What the exercise asks: The records follow. Count the lines holding "Studies" and give only the number.

(Collected data)
BEGIN

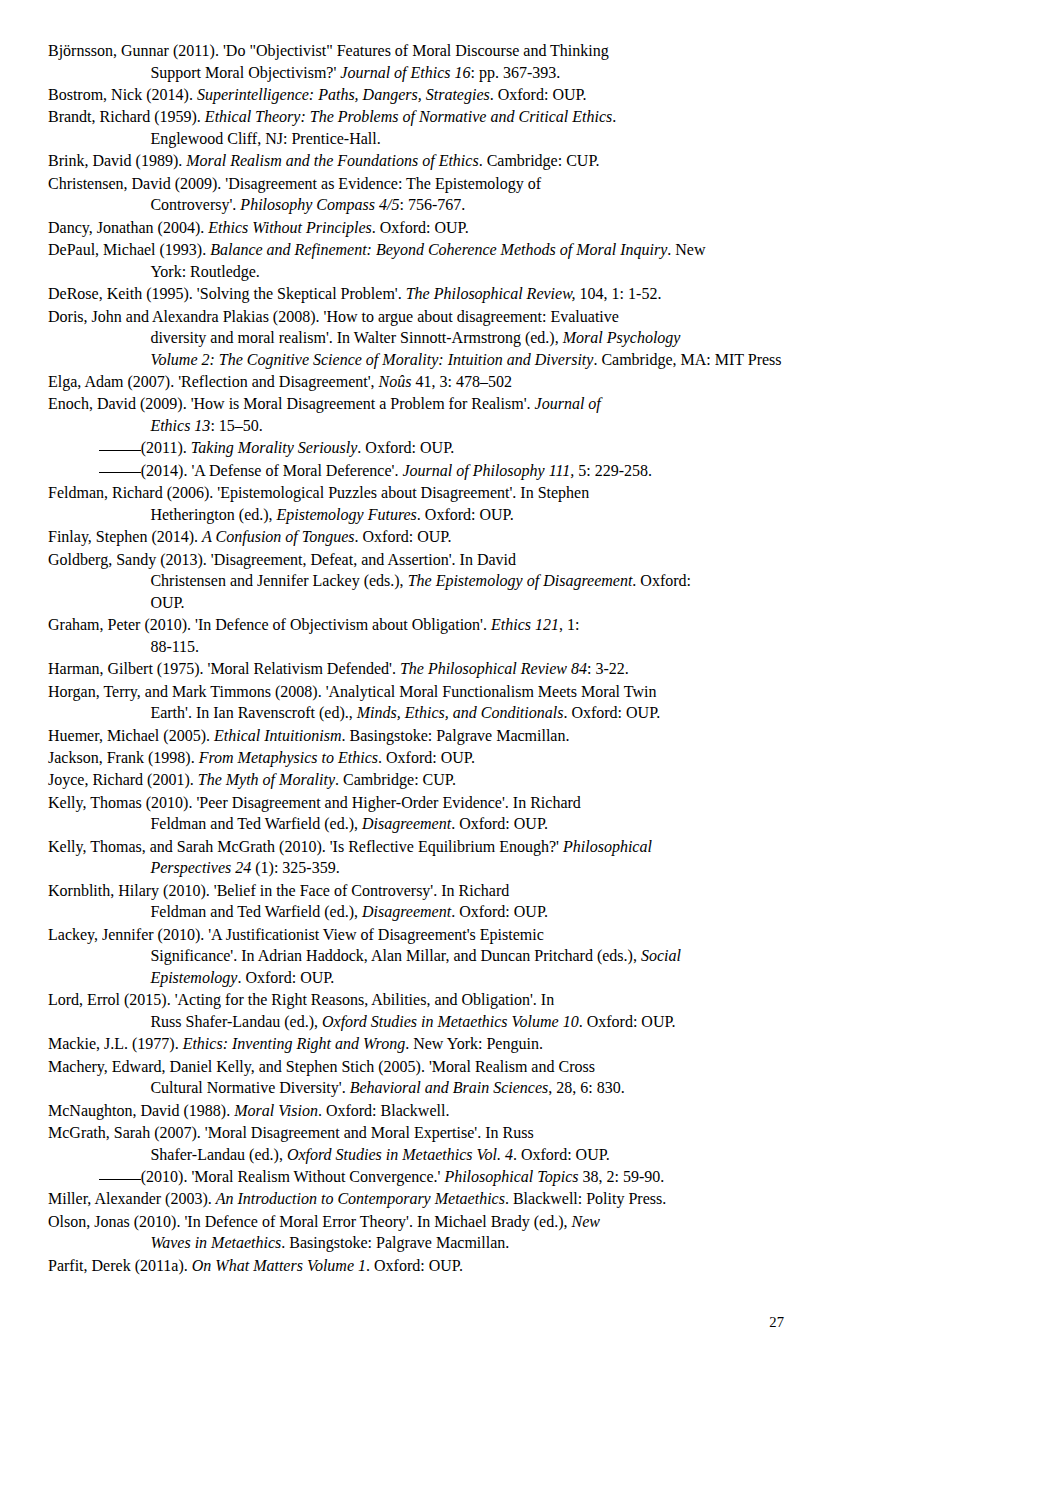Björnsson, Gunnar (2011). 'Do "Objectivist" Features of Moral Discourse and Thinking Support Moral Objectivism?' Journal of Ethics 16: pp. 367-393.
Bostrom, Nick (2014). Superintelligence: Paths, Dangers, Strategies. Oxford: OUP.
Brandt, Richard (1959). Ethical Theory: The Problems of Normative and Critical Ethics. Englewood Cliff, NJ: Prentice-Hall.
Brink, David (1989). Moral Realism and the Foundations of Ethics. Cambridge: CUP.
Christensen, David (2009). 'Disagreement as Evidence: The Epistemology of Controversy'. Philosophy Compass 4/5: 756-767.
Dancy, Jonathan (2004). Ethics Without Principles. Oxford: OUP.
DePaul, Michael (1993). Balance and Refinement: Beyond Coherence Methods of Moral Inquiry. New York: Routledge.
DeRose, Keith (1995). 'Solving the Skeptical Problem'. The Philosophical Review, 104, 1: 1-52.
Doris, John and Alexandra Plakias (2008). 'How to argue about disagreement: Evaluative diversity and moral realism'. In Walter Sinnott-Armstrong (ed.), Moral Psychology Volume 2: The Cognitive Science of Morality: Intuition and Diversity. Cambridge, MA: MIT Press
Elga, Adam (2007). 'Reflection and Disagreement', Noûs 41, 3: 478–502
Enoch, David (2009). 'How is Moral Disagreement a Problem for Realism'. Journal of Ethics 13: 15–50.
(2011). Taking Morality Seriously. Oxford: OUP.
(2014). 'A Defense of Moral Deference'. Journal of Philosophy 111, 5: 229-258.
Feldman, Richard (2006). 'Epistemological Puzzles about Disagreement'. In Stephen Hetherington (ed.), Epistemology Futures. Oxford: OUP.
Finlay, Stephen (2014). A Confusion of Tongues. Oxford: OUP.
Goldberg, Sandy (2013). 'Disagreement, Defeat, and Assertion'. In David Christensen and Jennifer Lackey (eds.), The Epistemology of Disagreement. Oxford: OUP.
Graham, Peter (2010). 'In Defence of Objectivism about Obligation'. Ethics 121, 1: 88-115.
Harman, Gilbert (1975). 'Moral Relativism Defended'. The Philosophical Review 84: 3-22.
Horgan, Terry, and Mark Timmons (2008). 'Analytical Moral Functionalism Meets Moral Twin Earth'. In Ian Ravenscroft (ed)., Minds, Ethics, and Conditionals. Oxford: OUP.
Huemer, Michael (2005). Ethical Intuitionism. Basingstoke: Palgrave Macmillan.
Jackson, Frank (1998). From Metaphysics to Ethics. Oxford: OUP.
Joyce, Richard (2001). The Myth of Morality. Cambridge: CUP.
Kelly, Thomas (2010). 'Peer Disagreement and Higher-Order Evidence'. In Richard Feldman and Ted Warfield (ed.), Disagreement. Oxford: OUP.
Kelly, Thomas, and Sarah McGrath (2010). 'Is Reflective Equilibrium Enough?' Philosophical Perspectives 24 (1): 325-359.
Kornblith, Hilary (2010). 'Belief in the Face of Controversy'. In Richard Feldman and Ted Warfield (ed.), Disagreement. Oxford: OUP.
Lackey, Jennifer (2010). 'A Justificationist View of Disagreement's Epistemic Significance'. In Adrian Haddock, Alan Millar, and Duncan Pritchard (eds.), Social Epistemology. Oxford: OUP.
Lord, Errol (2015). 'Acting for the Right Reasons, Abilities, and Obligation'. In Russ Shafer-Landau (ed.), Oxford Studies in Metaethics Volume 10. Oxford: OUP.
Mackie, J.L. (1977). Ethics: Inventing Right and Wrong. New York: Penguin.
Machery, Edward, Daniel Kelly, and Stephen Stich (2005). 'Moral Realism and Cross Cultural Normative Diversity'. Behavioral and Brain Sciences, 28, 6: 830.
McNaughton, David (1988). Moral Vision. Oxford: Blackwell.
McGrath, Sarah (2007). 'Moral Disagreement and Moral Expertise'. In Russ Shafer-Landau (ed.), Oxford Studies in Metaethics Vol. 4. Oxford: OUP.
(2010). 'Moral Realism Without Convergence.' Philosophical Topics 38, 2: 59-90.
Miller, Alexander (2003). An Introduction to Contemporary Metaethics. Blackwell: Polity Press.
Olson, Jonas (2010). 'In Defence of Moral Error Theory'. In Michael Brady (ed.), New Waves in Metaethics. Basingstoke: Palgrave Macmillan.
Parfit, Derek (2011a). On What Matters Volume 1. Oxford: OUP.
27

END

Exercise answer: 2